Senators in the US have raised the prospect of an oil price war with the Middle East. The Senate held a crucial meeting on whether the decades-old ban on exporting crude oil should be lifted, with chair of the Senate committee on energy and natural resources, Lisa Murkowski, arguing the US should “compete against our foes in a way that doesn’t involve sending our troops in and boots on the ground”.
Murkowski is Republican senator for oil-producing Alaska and has been a long-standing critic of the ban. The issue has risen to the fore recently as some in Congress believe the lifting of Western sanctions against Iran will give the country undue advantage.
“We’re going to let Iran go out onto the global market and engage in sales of their oil, allowing them to amass resources and wealth as a benefit of this,” she says.
The US put a ban on domestic oil exports when in the grip of an energy crisis in 1970. A form of national security, the ban means it will always have a stockpile of crude and will not be left beholden to foreign suppliers.
Only refined products can leave the states, and these days it ships vast amounts of these.
While markets have been preoccupied with China’s stock market crash and rumblings of rate rises, the oil price has been quietly slipping to crisis levels.
This week Brent crude touched $48 a barrel, a level it last traded at in 2009. Prices came under pressure as Iran sanctions were ended, as experts believe there are thousands of barrels of oil stacked up at ports waiting to reach the world market.
Although the oil price has rebounded somewhat since, this volatility is causing on-going negativity among investors.
There is already far more oil on the world market than demand can absorb – and US companies have suffered enormously from this year of cheap oil.
A decade ago the US began a series of fracking projects in Texas and North Dakota aimed at creating a “shale oil” revolution – tapping new oil reserves from previously hard to reach places. This spawned a new generation of start-up oil companies, many of which took on large debts to finance their operations, and were banking on oil prices remaining around the $100 level.
Fracking has been such a success that last year the US overtook Saudi Arabia as the world’s biggest producer.

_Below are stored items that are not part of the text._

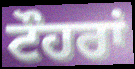
ਟੌਹਰਾਂ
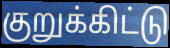
குறுக்கிட்டு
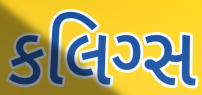
કલિગ્સ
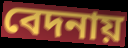
বেদনায়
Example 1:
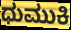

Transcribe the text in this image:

ಧುಮುಕಿ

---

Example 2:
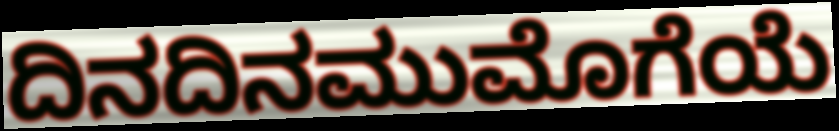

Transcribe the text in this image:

ದಿನದಿನಮುಮೊಗೆಯೆ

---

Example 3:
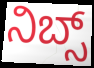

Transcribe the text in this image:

ನಿಬ್ಸ್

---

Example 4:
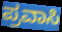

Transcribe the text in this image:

ಪ್ರವಾಸಿ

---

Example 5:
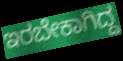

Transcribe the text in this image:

ಇರಬೇಕಾಗಿದ್ದ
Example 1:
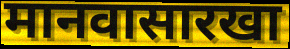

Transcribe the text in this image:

मानवासारखा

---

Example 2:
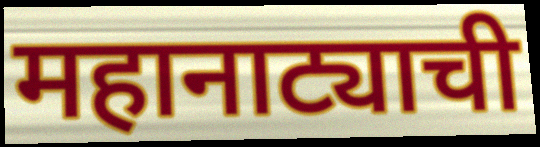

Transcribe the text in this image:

महानाट्याची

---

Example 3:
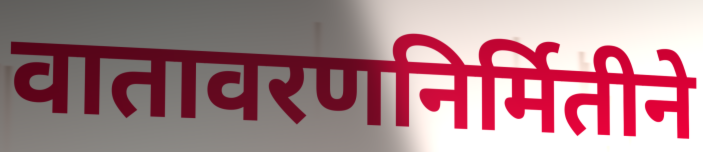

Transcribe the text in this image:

वातावरणनिर्मितीने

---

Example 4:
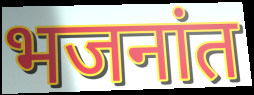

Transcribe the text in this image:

भजनांत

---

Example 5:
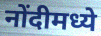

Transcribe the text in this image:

नोंदीमध्ये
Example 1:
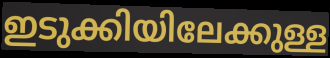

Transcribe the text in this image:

ഇടുക്കിയിലേക്കുള്ള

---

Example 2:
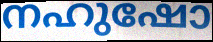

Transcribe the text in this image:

നഹുഷോ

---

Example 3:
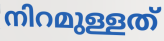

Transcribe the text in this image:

നിറമുള്ളത്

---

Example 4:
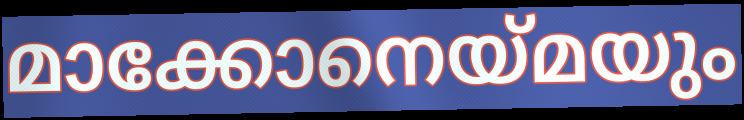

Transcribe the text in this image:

മാക്കോനെയ്മയും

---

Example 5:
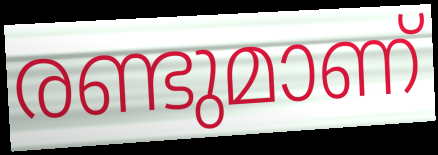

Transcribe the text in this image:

രണ്ടുമാണ്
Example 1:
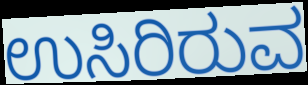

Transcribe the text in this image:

ಉಸಿರಿರುವ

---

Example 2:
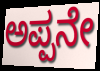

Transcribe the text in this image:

ಅಪ್ಪನೇ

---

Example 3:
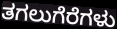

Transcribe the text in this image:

ತಗಲುಗೆರೆಗಳು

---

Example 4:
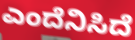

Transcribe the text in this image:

ಎಂದೆನಿಸಿದೆ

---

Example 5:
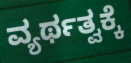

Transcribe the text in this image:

ವ್ಯರ್ಥತ್ವಕ್ಕೆ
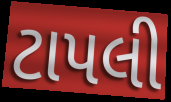
ટાપલી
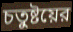
চতুষ্টয়ের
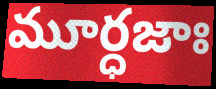
మూర్ధజాః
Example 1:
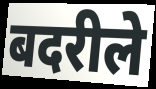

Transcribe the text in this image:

बदरीले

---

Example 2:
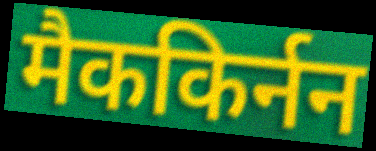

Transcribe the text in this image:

मैककिर्नन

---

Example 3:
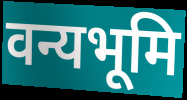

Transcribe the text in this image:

वन्यभूमि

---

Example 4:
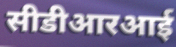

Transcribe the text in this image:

सीडीआरआई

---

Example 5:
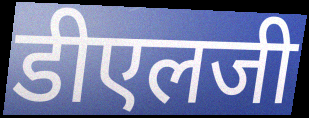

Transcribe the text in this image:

डीएलजी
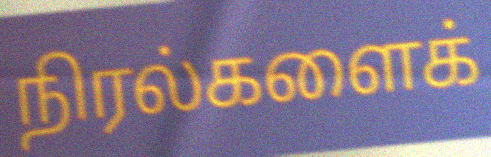
நிரல்களைக்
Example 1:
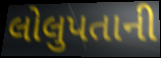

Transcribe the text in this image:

લોલુપતાની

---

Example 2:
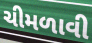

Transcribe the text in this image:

ચીમળાવી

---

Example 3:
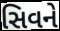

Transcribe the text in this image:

સિવને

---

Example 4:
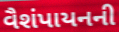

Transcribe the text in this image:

વૈશંપાયનની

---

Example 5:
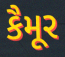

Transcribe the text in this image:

કૈમૂર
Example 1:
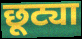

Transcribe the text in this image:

छूट्या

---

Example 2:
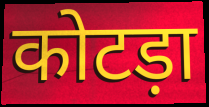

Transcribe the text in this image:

कोटड़ा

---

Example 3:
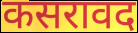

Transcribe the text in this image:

कसरावद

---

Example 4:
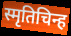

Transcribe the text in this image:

स्मृतिचिन्ह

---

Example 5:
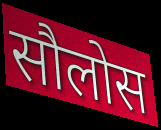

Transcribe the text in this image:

सौलोस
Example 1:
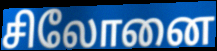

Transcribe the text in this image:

சிலோனை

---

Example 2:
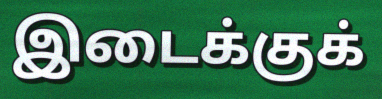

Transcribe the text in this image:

இடைக்குக்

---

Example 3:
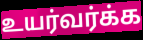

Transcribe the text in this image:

உயர்வர்க்க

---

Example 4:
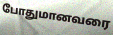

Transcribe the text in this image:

போதுமானவரை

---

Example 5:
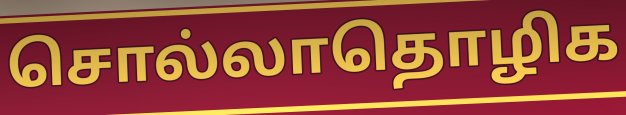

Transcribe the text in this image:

சொல்லாதொழிக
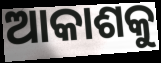
ଆକାଶକୁ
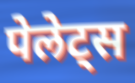
पेलेट्स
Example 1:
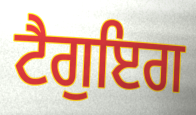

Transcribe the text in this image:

ਟੈਗੁਇਗ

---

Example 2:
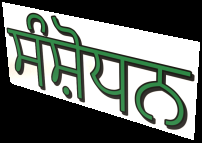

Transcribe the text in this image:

ਸੰਸ਼ੋਧਨ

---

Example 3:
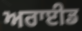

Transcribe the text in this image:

ਅਰਾਈਡ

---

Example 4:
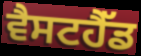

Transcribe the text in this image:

ਵੈਸਟਹੈੱਡ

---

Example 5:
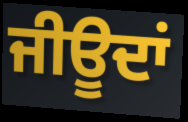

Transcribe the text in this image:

ਜੀਊਦਾਂ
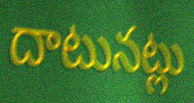
దాటునట్లు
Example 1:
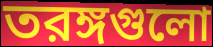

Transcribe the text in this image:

তরঙ্গগুলো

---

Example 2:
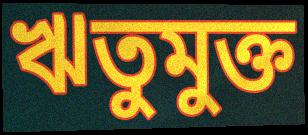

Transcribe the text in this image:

ঋতুমুক্ত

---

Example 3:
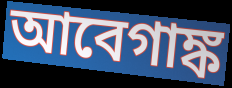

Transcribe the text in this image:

আবেগাঙ্ক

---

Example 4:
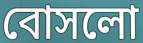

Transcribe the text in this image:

বোসলো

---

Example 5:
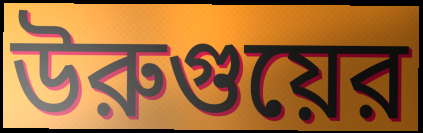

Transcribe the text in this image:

উরুগুয়ের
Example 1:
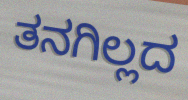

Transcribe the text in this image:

ತನಗಿಲ್ಲದ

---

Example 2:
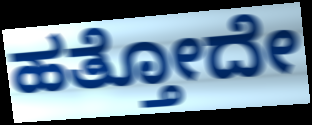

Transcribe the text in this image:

ಹತ್ತೋದೇ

This splurge of oil put downward pressure on prices, and last June Saudi Arabia snapped. The gulf state heads up the powerful Organisation of Petroleum Exporting Countries (Opec), which controls 40 per cent of the oil market and meets regularly to set production levels among the grouping.

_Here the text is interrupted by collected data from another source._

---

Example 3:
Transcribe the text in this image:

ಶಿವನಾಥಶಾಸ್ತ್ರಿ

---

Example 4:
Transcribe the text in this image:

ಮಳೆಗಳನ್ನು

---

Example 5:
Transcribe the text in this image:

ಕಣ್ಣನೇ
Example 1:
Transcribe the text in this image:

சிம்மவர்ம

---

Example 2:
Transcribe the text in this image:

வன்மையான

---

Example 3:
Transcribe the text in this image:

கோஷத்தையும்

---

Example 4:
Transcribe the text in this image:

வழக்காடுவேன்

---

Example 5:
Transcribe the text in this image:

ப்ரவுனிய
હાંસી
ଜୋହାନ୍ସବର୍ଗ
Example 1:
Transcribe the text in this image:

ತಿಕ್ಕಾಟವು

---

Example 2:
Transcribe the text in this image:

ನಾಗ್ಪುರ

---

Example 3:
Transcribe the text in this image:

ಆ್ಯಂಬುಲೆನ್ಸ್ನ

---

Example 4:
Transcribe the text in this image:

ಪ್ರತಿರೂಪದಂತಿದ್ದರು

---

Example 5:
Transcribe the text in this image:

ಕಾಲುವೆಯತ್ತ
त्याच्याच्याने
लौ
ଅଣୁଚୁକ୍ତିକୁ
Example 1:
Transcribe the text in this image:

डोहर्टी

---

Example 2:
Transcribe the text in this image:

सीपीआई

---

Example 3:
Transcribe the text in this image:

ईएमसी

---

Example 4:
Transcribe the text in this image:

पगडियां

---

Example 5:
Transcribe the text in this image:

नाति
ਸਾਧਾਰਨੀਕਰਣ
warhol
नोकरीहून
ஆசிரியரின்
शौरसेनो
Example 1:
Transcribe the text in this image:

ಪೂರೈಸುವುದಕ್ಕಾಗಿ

Rather than cutting production, over the last year Opec has continually voted to maintain high levels, ensuring there is a surplus on the market.
“Saudi Arabia has increased output, it is fighting for market share. That will keep prices weak for the next couple of months,” says Nitesh Shah at ETF Securities. He expects the price of Brent crude to remain around the $54 a barrel level for the next few months.
US shale companies are facing an on-going struggle to survive, as they are costly operations and need a high oil price to justify taking it out of the ground.
Russia and Iran are also hurt by cheap oil, both countries which Saudi Arabia loathes. For their part, the Saudis can easily tolerate cheap oil. They have $900bn of reserves stacked up, and it only costs them $5 a barrel to extract their supplies.
At the same time, demand for oil has been shrivelling as economic growth in Europe is next to zero. China, the world’s biggest consumer, is also facing an economic slowdown.
The country is also deliberately shifting its focus from grand infrastructure projects which use a lot of oil. There are only so many bridges, highways and new towns a country can build, so now China is waiting for greater utilisation of its existing infrastructure.